►
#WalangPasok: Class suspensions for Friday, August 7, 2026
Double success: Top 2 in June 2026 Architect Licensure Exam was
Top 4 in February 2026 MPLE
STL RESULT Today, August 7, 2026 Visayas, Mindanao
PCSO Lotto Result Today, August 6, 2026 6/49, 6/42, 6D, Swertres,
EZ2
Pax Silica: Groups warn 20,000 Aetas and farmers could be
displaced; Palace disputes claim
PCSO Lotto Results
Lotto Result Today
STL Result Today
◄
## TASK
Update the records by changing every "Lotto" to "Lottery", leaving all other text as it is.

## OUTPUT FOR THIS TASK
#WalangPasok: Class suspensions for Friday, August 7, 2026
Double success: Top 2 in June 2026 Architect Licensure Exam was
Top 4 in February 2026 MPLE
STL RESULT Today, August 7, 2026 Visayas, Mindanao
PCSO Lottery Result Today, August 6, 2026 6/49, 6/42, 6D, Swertres,
EZ2
Pax Silica: Groups warn 20,000 Aetas and farmers could be
displaced; Palace disputes claim
PCSO Lottery Results
Lottery Result Today
STL Result Today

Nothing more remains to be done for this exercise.